The series is hosted by John Urschel, a former NFL player and current doctoral student in applied mathematics at the Massachusetts Institute of Technology. In the new episode, Stieg and a few CNSI colleagues give Urschel hands-on demonstrations of key nanoscience principles involved in energy discharge and material surface behaviors and explain nanoscale imaging.
Nanoscientists’ research is focused on matter at the atomic and molecular scales — a nanometer is one-billionth of a meter, or about one ten-thousandth the thickness of a human hair.
At CNSI, chemists, life scientists, mathematicians, physicists and engineers conduct research on a wide range of subjects. Among them: how nanoparticles could be used to deliver chemotherapy to highly specific targets in the body, and how nanotechnology is helping create portable, ultra-efficient supercapacitors that store energy for use in electric vehicles and mobile devices.
In the Marvel world, supercapacitors built using nanomaterials could theoretically explain some of the Wasp’s amazing powers, because of their ability to store energy for on-demand use and because they do not lose storage capacity over time.
“Supercapacitors can both be charged and discharge energy very rapidly,” Stieg said. “This rapid discharge could be imagined as a way in which the Wasp might produce her stings — basically as electromagnetic pulses, similar to lightning.”
Urschel also meets with materials scientist Rita Blaik, who co-leads CNSI’s education program with Sarah Tolbert, a professor of chemistry and biochemistry.

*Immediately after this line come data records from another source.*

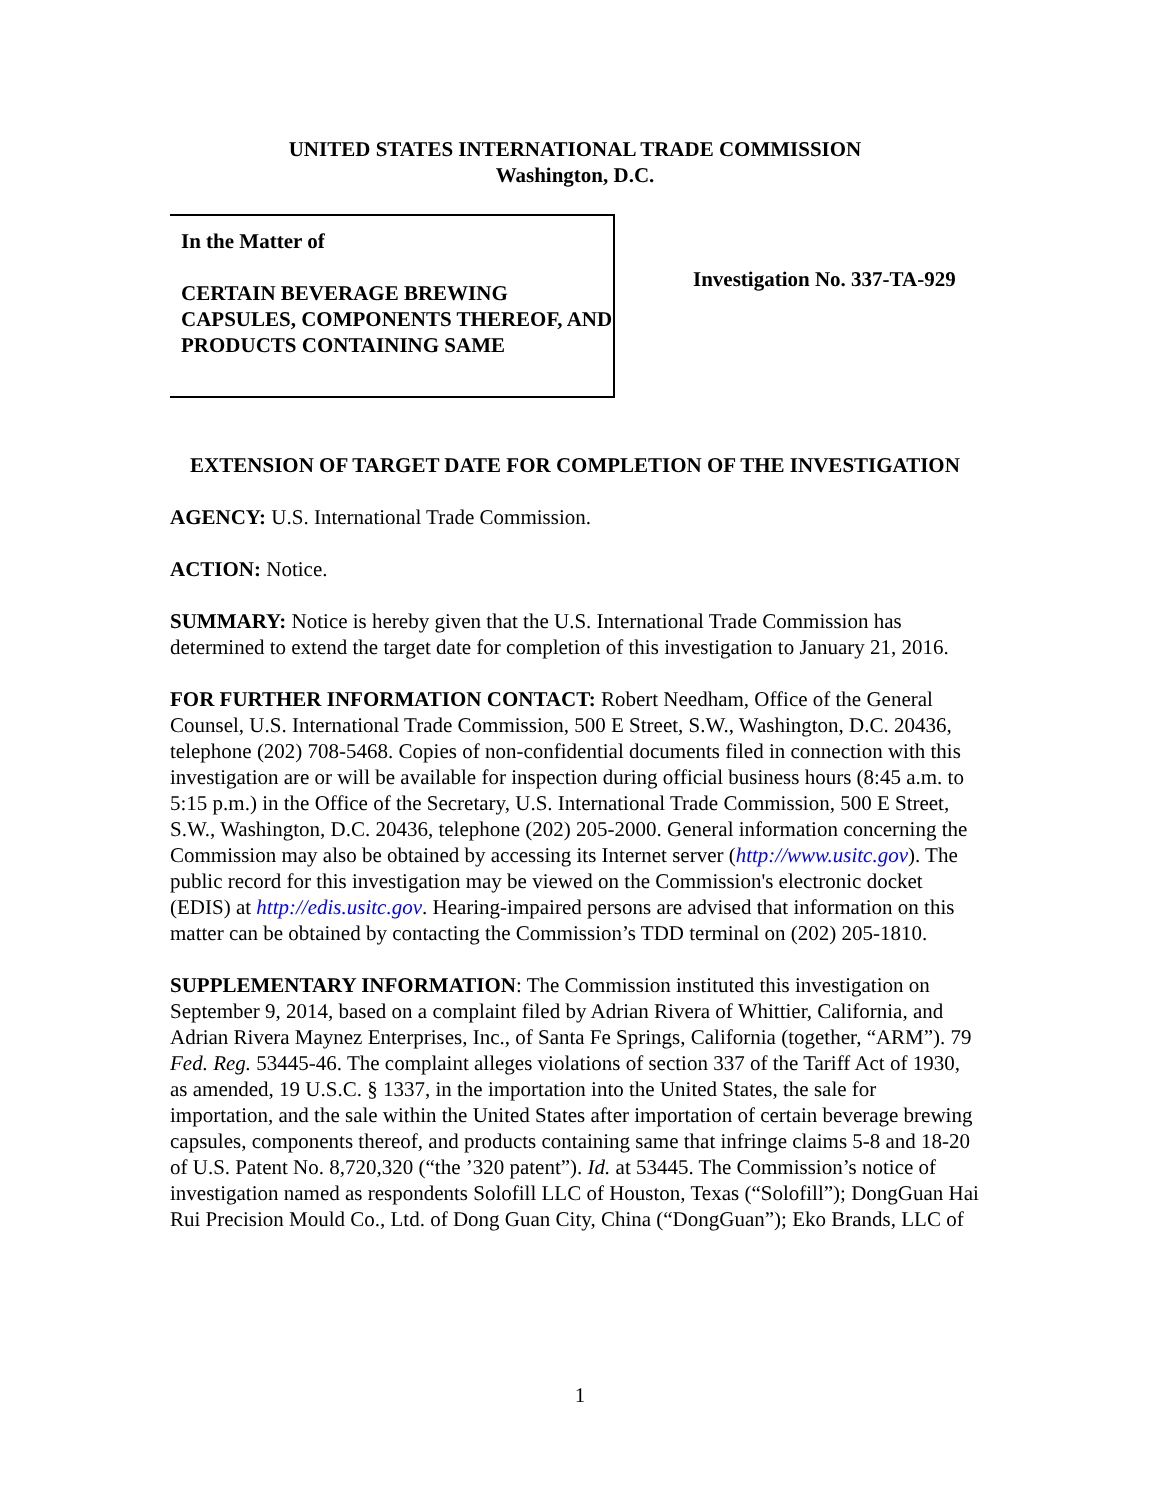UNITED STATES INTERNATIONAL TRADE COMMISSION
Washington, D.C.
In the Matter of
CERTAIN BEVERAGE BREWING CAPSULES, COMPONENTS THEREOF, AND PRODUCTS CONTAINING SAME
Investigation No. 337-TA-929
EXTENSION OF TARGET DATE FOR COMPLETION OF THE INVESTIGATION
AGENCY: U.S. International Trade Commission.
ACTION: Notice.
SUMMARY: Notice is hereby given that the U.S. International Trade Commission has determined to extend the target date for completion of this investigation to January 21, 2016.
FOR FURTHER INFORMATION CONTACT: Robert Needham, Office of the General Counsel, U.S. International Trade Commission, 500 E Street, S.W., Washington, D.C. 20436, telephone (202) 708-5468. Copies of non-confidential documents filed in connection with this investigation are or will be available for inspection during official business hours (8:45 a.m. to 5:15 p.m.) in the Office of the Secretary, U.S. International Trade Commission, 500 E Street, S.W., Washington, D.C. 20436, telephone (202) 205-2000. General information concerning the Commission may also be obtained by accessing its Internet server (http://www.usitc.gov). The public record for this investigation may be viewed on the Commission's electronic docket (EDIS) at http://edis.usitc.gov. Hearing-impaired persons are advised that information on this matter can be obtained by contacting the Commission’s TDD terminal on (202) 205-1810.
SUPPLEMENTARY INFORMATION: The Commission instituted this investigation on September 9, 2014, based on a complaint filed by Adrian Rivera of Whittier, California, and Adrian Rivera Maynez Enterprises, Inc., of Santa Fe Springs, California (together, “ARM”). 79 Fed. Reg. 53445-46. The complaint alleges violations of section 337 of the Tariff Act of 1930, as amended, 19 U.S.C. § 1337, in the importation into the United States, the sale for importation, and the sale within the United States after importation of certain beverage brewing capsules, components thereof, and products containing same that infringe claims 5-8 and 18-20 of U.S. Patent No. 8,720,320 (“the ’320 patent”). Id. at 53445. The Commission’s notice of investigation named as respondents Solofill LLC of Houston, Texas (“Solofill”); DongGuan Hai Rui Precision Mould Co., Ltd. of Dong Guan City, China (“DongGuan”); Eko Brands, LLC of
1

Blaik demonstrates some of the science behind the Wasp’s suit, which is highly water repellent, or superhydrophobic.
“Superhydrophobicity is actually found in plants — when you drop water onto a lotus leaf, it rolls right off,” Blaik said. “But it’s not just plants that exhibit this property; insects do as well — as could be in the case of the Wasp. The nanoscale texture on a surface can lead to dramatic changes in some physical properties and, in some instances, create a superhydrophobic surface.”

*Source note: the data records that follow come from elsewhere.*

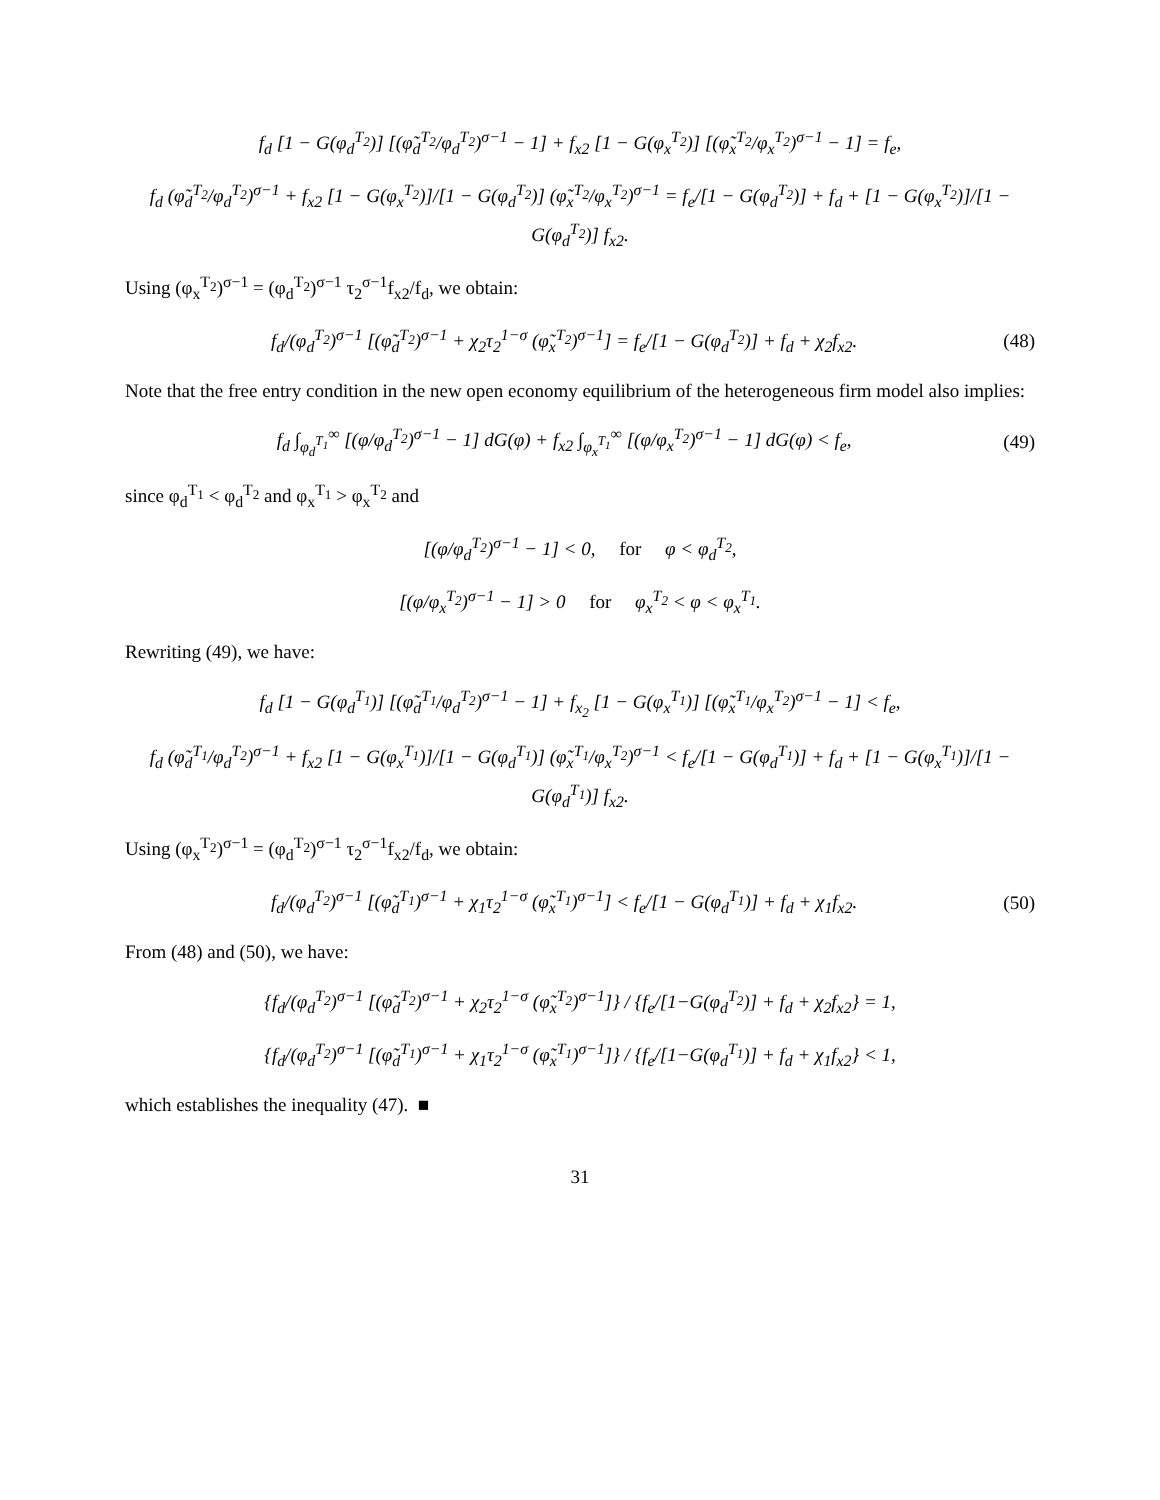f<sub>d</sub> [1 − G(φ<sub>d</sub><sup>T<sub>2</sub></sup>)] [(φ̃<sub>d</sub><sup>T<sub>2</sub></sup>/φ<sub>d</sub><sup>T<sub>2</sub></sup>)<sup>σ−1</sup> − 1] + f<sub>x2</sub> [1 − G(φ<sub>x</sub><sup>T<sub>2</sub></sup>)] [(φ̃<sub>x</sub><sup>T<sub>2</sub></sup>/φ<sub>x</sub><sup>T<sub>2</sub></sup>)<sup>σ−1</sup> − 1] = f<sub>e</sub>,
f<sub>d</sub> (φ̃<sub>d</sub><sup>T<sub>2</sub></sup>/φ<sub>d</sub><sup>T<sub>2</sub></sup>)<sup>σ−1</sup> + f<sub>x2</sub> [1 − G(φ<sub>x</sub><sup>T<sub>2</sub></sup>)]/[1 − G(φ<sub>d</sub><sup>T<sub>2</sub></sup>)] (φ̃<sub>x</sub><sup>T<sub>2</sub></sup>/φ<sub>x</sub><sup>T<sub>2</sub></sup>)<sup>σ−1</sup> = f<sub>e</sub>/[1 − G(φ<sub>d</sub><sup>T<sub>2</sub></sup>)] + f<sub>d</sub> + [1 − G(φ<sub>x</sub><sup>T<sub>2</sub></sup>)]/[1 − G(φ<sub>d</sub><sup>T<sub>2</sub></sup>)] f<sub>x2</sub>.
Using (φ<sub>x</sub><sup>T<sub>2</sub></sup>)<sup>σ−1</sup> = (φ<sub>d</sub><sup>T<sub>2</sub></sup>)<sup>σ−1</sup> τ<sub>2</sub><sup>σ−1</sup>f<sub>x2</sub>/f<sub>d</sub>, we obtain:
f<sub>d</sub>/(φ<sub>d</sub><sup>T<sub>2</sub></sup>)<sup>σ−1</sup> [(φ̃<sub>d</sub><sup>T<sub>2</sub></sup>)<sup>σ−1</sup> + χ<sub>2</sub>τ<sub>2</sub><sup>1−σ</sup> (φ̃<sub>x</sub><sup>T<sub>2</sub></sup>)<sup>σ−1</sup>] = f<sub>e</sub>/[1 − G(φ<sub>d</sub><sup>T<sub>2</sub></sup>)] + f<sub>d</sub> + χ<sub>2</sub>f<sub>x2</sub>. (48)
Note that the free entry condition in the new open economy equilibrium of the heterogeneous firm model also implies:
f<sub>d</sub> ∫<sub>φ<sub>d</sub><sup>T<sub>1</sub></sup></sub><sup>∞</sup> [(φ/φ<sub>d</sub><sup>T<sub>2</sub></sup>)<sup>σ−1</sup> − 1] dG(φ) + f<sub>x2</sub> ∫<sub>φ<sub>x</sub><sup>T<sub>1</sub></sup></sub><sup>∞</sup> [(φ/φ<sub>x</sub><sup>T<sub>2</sub></sup>)<sup>σ−1</sup> − 1] dG(φ) < f<sub>e</sub>, (49)
since φ<sub>d</sub><sup>T<sub>1</sub></sup> < φ<sub>d</sub><sup>T<sub>2</sub></sup> and φ<sub>x</sub><sup>T<sub>1</sub></sup> > φ<sub>x</sub><sup>T<sub>2</sub></sup> and
[(φ/φ<sub>d</sub><sup>T<sub>2</sub></sup>)<sup>σ−1</sup> − 1] < 0, for φ < φ<sub>d</sub><sup>T<sub>2</sub></sup>,
[(φ/φ<sub>x</sub><sup>T<sub>2</sub></sup>)<sup>σ−1</sup> − 1] > 0 for φ<sub>x</sub><sup>T<sub>2</sub></sup> < φ < φ<sub>x</sub><sup>T<sub>1</sub></sup>.
Rewriting (49), we have:
f<sub>d</sub> [1 − G(φ<sub>d</sub><sup>T<sub>1</sub></sup>)] [(φ̃<sub>d</sub><sup>T<sub>1</sub></sup>/φ<sub>d</sub><sup>T<sub>2</sub></sup>)<sup>σ−1</sup> − 1] + f<sub>x<sub>2</sub></sub> [1 − G(φ<sub>x</sub><sup>T<sub>1</sub></sup>)] [(φ̃<sub>x</sub><sup>T<sub>1</sub></sup>/φ<sub>x</sub><sup>T<sub>2</sub></sup>)<sup>σ−1</sup> − 1] < f<sub>e</sub>,
f<sub>d</sub> (φ̃<sub>d</sub><sup>T<sub>1</sub></sup>/φ<sub>d</sub><sup>T<sub>2</sub></sup>)<sup>σ−1</sup> + f<sub>x2</sub> [1 − G(φ<sub>x</sub><sup>T<sub>1</sub></sup>)]/[1 − G(φ<sub>d</sub><sup>T<sub>1</sub></sup>)] (φ̃<sub>x</sub><sup>T<sub>1</sub></sup>/φ<sub>x</sub><sup>T<sub>2</sub></sup>)<sup>σ−1</sup> < f<sub>e</sub>/[1 − G(φ<sub>d</sub><sup>T<sub>1</sub></sup>)] + f<sub>d</sub> + [1 − G(φ<sub>x</sub><sup>T<sub>1</sub></sup>)]/[1 − G(φ<sub>d</sub><sup>T<sub>1</sub></sup>)] f<sub>x2</sub>.
Using (φ<sub>x</sub><sup>T<sub>2</sub></sup>)<sup>σ−1</sup> = (φ<sub>d</sub><sup>T<sub>2</sub></sup>)<sup>σ−1</sup> τ<sub>2</sub><sup>σ−1</sup>f<sub>x2</sub>/f<sub>d</sub>, we obtain:
f<sub>d</sub>/(φ<sub>d</sub><sup>T<sub>2</sub></sup>)<sup>σ−1</sup> [(φ̃<sub>d</sub><sup>T<sub>1</sub></sup>)<sup>σ−1</sup> + χ<sub>1</sub>τ<sub>2</sub><sup>1−σ</sup> (φ̃<sub>x</sub><sup>T<sub>1</sub></sup>)<sup>σ−1</sup>] < f<sub>e</sub>/[1 − G(φ<sub>d</sub><sup>T<sub>1</sub></sup>)] + f<sub>d</sub> + χ<sub>1</sub>f<sub>x2</sub>. (50)
From (48) and (50), we have:
{f<sub>d</sub>/(φ<sub>d</sub><sup>T<sub>2</sub></sup>)<sup>σ−1</sup> [(φ̃<sub>d</sub><sup>T<sub>2</sub></sup>)<sup>σ−1</sup> + χ<sub>2</sub>τ<sub>2</sub><sup>1−σ</sup> (φ̃<sub>x</sub><sup>T<sub>2</sub></sup>)<sup>σ−1</sup>]} / {f<sub>e</sub>/[1−G(φ<sub>d</sub><sup>T<sub>2</sub></sup>)] + f<sub>d</sub> + χ<sub>2</sub>f<sub>x2</sub>} = 1,
{f<sub>d</sub>/(φ<sub>d</sub><sup>T<sub>2</sub></sup>)<sup>σ−1</sup> [(φ̃<sub>d</sub><sup>T<sub>1</sub></sup>)<sup>σ−1</sup> + χ<sub>1</sub>τ<sub>2</sub><sup>1−σ</sup> (φ̃<sub>x</sub><sup>T<sub>1</sub></sup>)<sup>σ−1</sup>]} / {f<sub>e</sub>/[1−G(φ<sub>d</sub><sup>T<sub>1</sub></sup>)] + f<sub>d</sub> + χ<sub>1</sub>f<sub>x2</sub>} < 1,
which establishes the inequality (47). ■
31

Ant-Man’s signature superpower, of course, is his ability to shrink to a size not visible to the human eye. That’s where some of CNSI’s cutting-edge microscopes could come in handy.
Laurent Bentolila, the scientific director of CNSI’s Advanced Light Microscopy and Spectroscopy Laboratory, speaks with Urschel in the video about how CNSI’s high-powered microscopes enable scientists to see biological activity at the cellular level. For example, CNSI scientists have used a light sheet microscope to not only watch zebrafish’s hearts pumping blood in real time, but also to tag and identify the cells and their components. To do that, they exposed the fish’s cells and cell compartments to dye that glows in response to lasers emitted by the microscope.
“With our technology, we can ‘paint’ cells like neurons and immune cells with different glowing dyes, shine the lasers on them, and see how they interact with each other,” Bentolila said. “You can think of this as a GPS system that can track every cell in time and space — and would even be able to track Ant-Man.”
Beyond explaining the connections between their work and comic book heroes, UCLA nanotechnology experts make their field accessible to local K-12 teachers through CNSI’s year-round education program, which features content developed by UCLA graduate students, postdoctoral researchers and faculty. Some experiments shown in the webisode are also taught to Los Angeles Unified School District teachers through the program and become part of their course curriculum, with CNSI providing supplies for the classroom experience.
The education program also reaches the general public through partnerships with the California Science Center and other institutions.
“Educating the next generation of scientists and engineers is a part of our mission at CNSI,” Blaik said. “We want to show people of all ages that science isn’t something to be afraid of and that learning about complex science topics like nanotechnology can be fun.”